The sun came out from behind its cloud and it was bright enough to burn right through the leaves on the chinaberry tree, giving our immediate world a shade of green. I could see the shapes of our heads move across the woman’s body on the table, and Daddy looked up as we pulled our heads back.
We didn’t look again. We just sat there listening. Doc Tinn said, “You know ain’t no one here gonna worry about her none.”
I didn’t hear Daddy respond. Doc Tinn continued.
“She’s colored, but colored over here don’t want no trouble. If it’s one of our own did it, and we find out who it is, well, it’ll get taken care of. We tell the whites a colored did it, well, ain’t no tellin’ who all will pay.”
“Could be a white man done it.”
“Even better reason colored won’t get involved.”
“Can you see to it she gets a proper burial, and let me know when?”
“I can. We got a graveyard that’ll let anyone in.”
“Yep. Dirt ain’t particular.”
“Nor the worms,” Doc Tinn said. “And one other thing.” He pulled a long pair of tweezer things out of his bag and picked something up lying between the woman’s legs. “Soon as I went to work down there, this fell out. It was pushed up in her.”
“What is it?”
“It looks like paper. It’s so bloody and wet, there’s no telling now, but that’s what it looks like.”
“He stuck paper up her?”
“Rolled up a small piece and put it there,” Doc Tinn said.
“Why?”
Doc Tinn shook his head. “It means something to him. I couldn’t begin to tell you what.”
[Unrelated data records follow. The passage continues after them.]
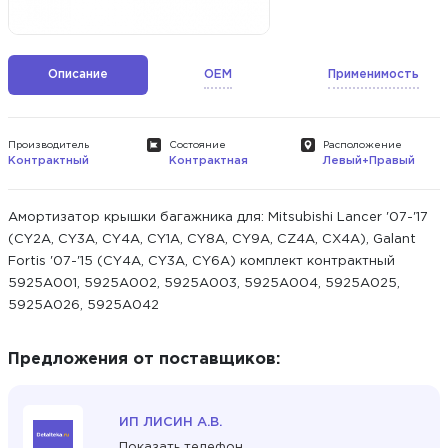
Описание
OEM
Применимость
Производитель
Состояние
Расположение
Контрактный
Контрактная
Левый+Правый
Амортизатор крышки багажника для: Mitsubishi Lancer '07-'17
(CY2A, CY3A, CY4A, CY1A, CY8A, CY9A, CZ4A, CX4A), Galant
Fortis '07-'15 (CY4A, CY3A, CY6A) комплект контрактный
5925A001, 5925A002, 5925A003, 5925A004, 5925A025,
5925A026, 5925A042
Предложения от поставщиков:
ИП ЛИСИН А.В.
Показать телефон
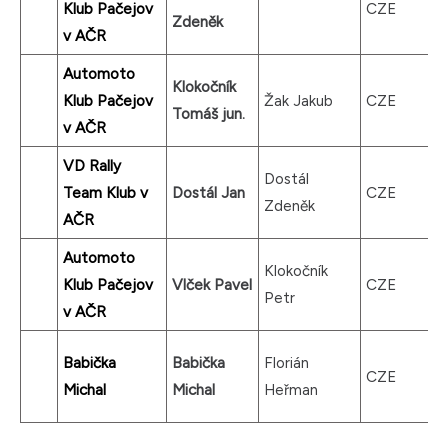
Klub Pačejov
CZE
Zdeněk
v AČR
Automoto
Klokočník
Klub Pačejov
Žak Jakub
CZE
Tomáš jun.
v AČR
VD Rally
Dostál
Team Klub v
Dostál Jan
CZE
Zdeněk
AČR
Automoto
Klokočník
Klub Pačejov
Vlček Pavel
CZE
Petr
v AČR
Babička
Babička
Florián
CZE
Michal
Michal
Heřman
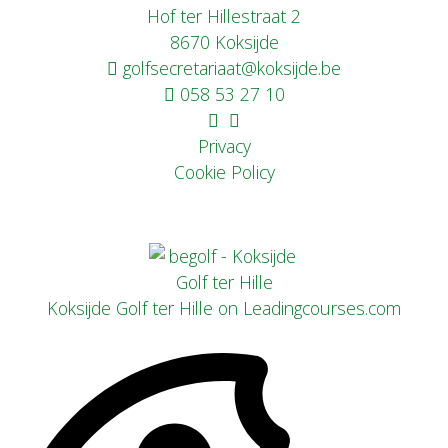
Hof ter Hillestraat 2
8670 Koksijde
golfsecretariaat@koksijde.be
058 53 27 10
Privacy
Cookie Policy
Koksijde Golf ter Hille on Leadingcourses.com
We heard someone else come in, speak, and I realized it was the Reverend arriving. After greetings, I heard the Reverend say in a high voice, “Uh huh. Oh, my God. That be Jelda May. Jelda May Sykes. She was a harlot, but she come around now and then to talk to me. She was always wantin’ to do different and get salvation, but couldn’t. She worked them juke joints way down yonder on the river. Take in both black and white trade I hear. She did some conjurin’.”
“Conjurin’?” Daddy asked.
“She worked the juju. Magic spells and such.”
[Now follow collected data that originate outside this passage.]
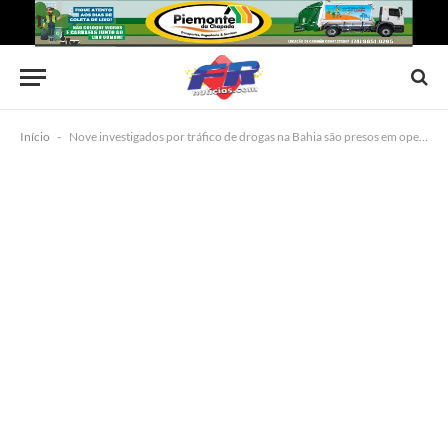
Início
-
Nove investigados por tráfico de drogas na Bahia são presos em operação policial; 3 morreram em confronto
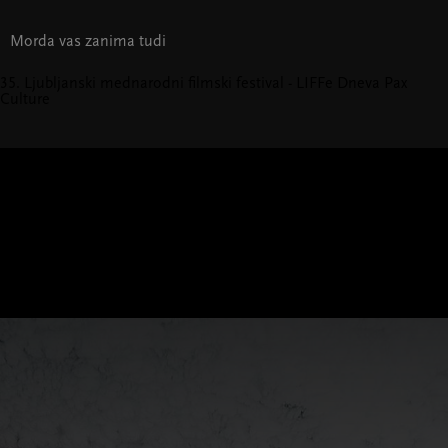
Morda vas zanima tudi
35. Ljubljanski mednarodni filmski festival - LIFFe
Dneva Pax
Culture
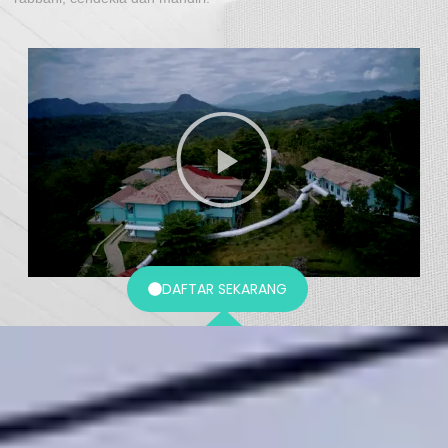
DAFTAR SEKARANG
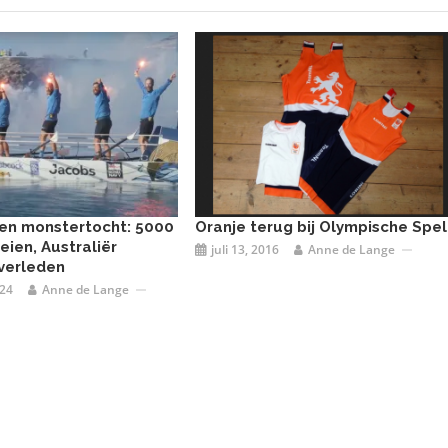
nen monstertocht: 5000
Oranje terug bij Olympische Spe
eien, Australiër
juli 13, 2016
Anne de Lange
verleden
024
Anne de Lange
“You don’t believe that?” Daddy said. “You, a man of God?”
“Wasn’t all bad spells she worked,” Reverend said. “Poor, poor thing. Good Lord! Who cut her up like that?”
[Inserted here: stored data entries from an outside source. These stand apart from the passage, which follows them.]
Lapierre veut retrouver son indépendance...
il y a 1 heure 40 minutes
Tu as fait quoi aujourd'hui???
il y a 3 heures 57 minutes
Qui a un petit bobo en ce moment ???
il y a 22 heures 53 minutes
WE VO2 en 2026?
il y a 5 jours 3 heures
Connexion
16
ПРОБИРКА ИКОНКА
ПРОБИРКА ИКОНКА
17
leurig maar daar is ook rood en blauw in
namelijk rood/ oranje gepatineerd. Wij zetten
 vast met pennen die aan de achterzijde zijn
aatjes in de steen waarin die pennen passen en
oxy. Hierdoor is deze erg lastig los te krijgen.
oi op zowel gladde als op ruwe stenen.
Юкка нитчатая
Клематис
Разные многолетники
“Some of it was done by whoever killed her,” Doc Tinn said, “and some I did as way of examination. Checkin’ the cause of death.”
“Ain’t nothing like that need to be done after someone done had the indignities of death. Good Lord, what a mess. You ought not have done that.”
“You know what kind of animal you’re huntin’,” Daddy said. “How it lives, how it kills, you got a better chance of catchin’ him.”
“Lord, poor Jelda May,” the Reverend said. “She better off now. She in a better place.”
“I hope you’re right,” I heard Doc Tinn say. Then me and my newfound pals eased toward the chinaberry tree and started down.